Mes yeux fiévreux luisants de cupidité,
Son masque anéantit toute ma volonté.
La foudre allait s'abattre sur terre,
Pour sceller le pacte et saluer Lucifer.

Sans remords je vais signer,
Respectueux de tes volontés,
La plus sordide des alliances,
Son savoir sera ma CONSCIENCE
Je te donne ma marque si tu signes mon pacte.

Le Sabbath pour moi fut célébré,
En l'honneur de mon acte et du sang versé.
Je serais protégé sur dix années,
Je serais riche, CELEBRE, adulé :
Mon maître dans toute sa bonté de son souffle me l'a assuré.
Sans au revoir, sans UN adieu, possesseur de mon âme de damné,
J'ai signé, j'ai signé.

Je te donne ma marque si tu signe mon pacte.

SIGNE !

 

La Luxure

Ton orgueil t'a aveuglé, et t'a conduit vers ta destinée.
Ton Dieu t'avait si pieusement édifié, mais désormais tu te retrouves damné.
Tout ce que tu as fait c'est à moi que tu le dois. Je t'offre la jouissance ici-bas
Moi ton maître je te démontre, toute l'étendue de mon pouvoir de mon savoir,
car tu as succombé aux même tentations, car Humain tu es,

la luxure est devenue ta passion.
Mon fanatisme et ma rigueur ont fait de toi un dépravé,
je me permets de te juger homme dépourvu de dignité.

La luxure te provoque, la luxure t'as subjugué,

comme une diablesse aux yeux de princesse, la luxure t'as subjugué.

Et tu désirais des femmes et pour toi, et pour toi je les ai courtisées;
puis tu as voulu les posséder, et tes fantasmes je les ai réalisés.
Ton désir de richesse chez toi a engendré
une suite d'orgies sans te soucier du prix,
puis tu as obtenu la célébrité en laissant au rencard tous tes préjugés.
Peu importe la manière et la façon d'y arriver,
tu es un loup traqué dans sa tanière.
Mais cette fois l'agneau t'as roulé, et les rôles se sont inversés,
faisant de toi un pervers aux abois.

La luxure t'as séduit, en dépravé elle t'as réduit;
la luxure ton point faible, t'obsède, te possède.

Mais désormais tu te retrouve damné... damné... damné...

 

Le Jugement dernier

Je suis venu te chercher car notre pacte est enterré.
Je me suis fait accompagner de la mort pour t'emmener.
Voici venu le jugement dernier, humain rempli de vanité,
à toi de me témoigner ton sens de la fidélité.

Ton maître t'ordonne de le suivre, tu t'étais damné pour survivre,
inutile de faire marche arrière, Satan n'entend pas tes prières.

Fixité animale de ses yeux, prête à me pourfendre en deux,
la mort au visage de madone, doux comme un sourire de nonne.
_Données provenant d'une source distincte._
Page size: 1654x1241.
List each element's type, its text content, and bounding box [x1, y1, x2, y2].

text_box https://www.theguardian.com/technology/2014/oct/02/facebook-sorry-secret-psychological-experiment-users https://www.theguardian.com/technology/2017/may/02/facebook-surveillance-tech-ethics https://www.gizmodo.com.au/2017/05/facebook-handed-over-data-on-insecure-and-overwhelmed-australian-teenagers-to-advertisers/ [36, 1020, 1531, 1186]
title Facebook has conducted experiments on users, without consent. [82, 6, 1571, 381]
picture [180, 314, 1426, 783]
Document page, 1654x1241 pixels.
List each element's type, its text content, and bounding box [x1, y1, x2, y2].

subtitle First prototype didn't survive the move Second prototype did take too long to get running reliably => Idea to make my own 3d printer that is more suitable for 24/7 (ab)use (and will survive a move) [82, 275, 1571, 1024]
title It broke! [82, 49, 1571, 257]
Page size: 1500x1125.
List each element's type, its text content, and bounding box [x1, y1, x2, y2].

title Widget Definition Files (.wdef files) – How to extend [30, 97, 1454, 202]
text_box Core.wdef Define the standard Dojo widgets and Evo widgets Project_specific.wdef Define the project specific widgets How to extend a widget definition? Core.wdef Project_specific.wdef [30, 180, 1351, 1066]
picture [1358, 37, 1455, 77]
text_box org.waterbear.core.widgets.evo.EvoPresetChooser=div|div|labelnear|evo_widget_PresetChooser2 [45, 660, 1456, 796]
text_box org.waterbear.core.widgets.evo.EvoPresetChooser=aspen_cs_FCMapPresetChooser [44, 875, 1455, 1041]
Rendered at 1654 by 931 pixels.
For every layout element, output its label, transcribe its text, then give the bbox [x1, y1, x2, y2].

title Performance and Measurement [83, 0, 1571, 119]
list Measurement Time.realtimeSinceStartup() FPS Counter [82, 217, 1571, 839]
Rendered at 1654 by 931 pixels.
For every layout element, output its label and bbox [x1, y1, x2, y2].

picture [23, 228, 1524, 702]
Inutile de la séduire, elle est venue pour me détruire.
Mon maître tu peux être fier, elle non plus n'entend pas mes prières.

Ton maître t'ordonne de le suivre, tu t'étais damné pour survivre,
inutile de faire marche arrière, Satan n'entends pas tes prières.

Je t'ai fait vivre comme un roi, et tu trônais sans foi ni loi.
Tu t'es vautré dans la luxure, toi qui moisissais dans l'ordure.

Ton âme de damné va brûler, dans le brasier de l'éternité
Rien n'est comparable à l'enfer. Tu étais heureux dans la misère.

Ton purgatoire a été bon, grâce à ce mariage, cette fusion.
Inutile de faire marche arrière, Satan n'entend pas tes prières.
Ton maître t'ordonne de le suivre, tu t'étais damné pour survivre,
Inutile de faire marche arrière, Satan n'entends plus tes prières.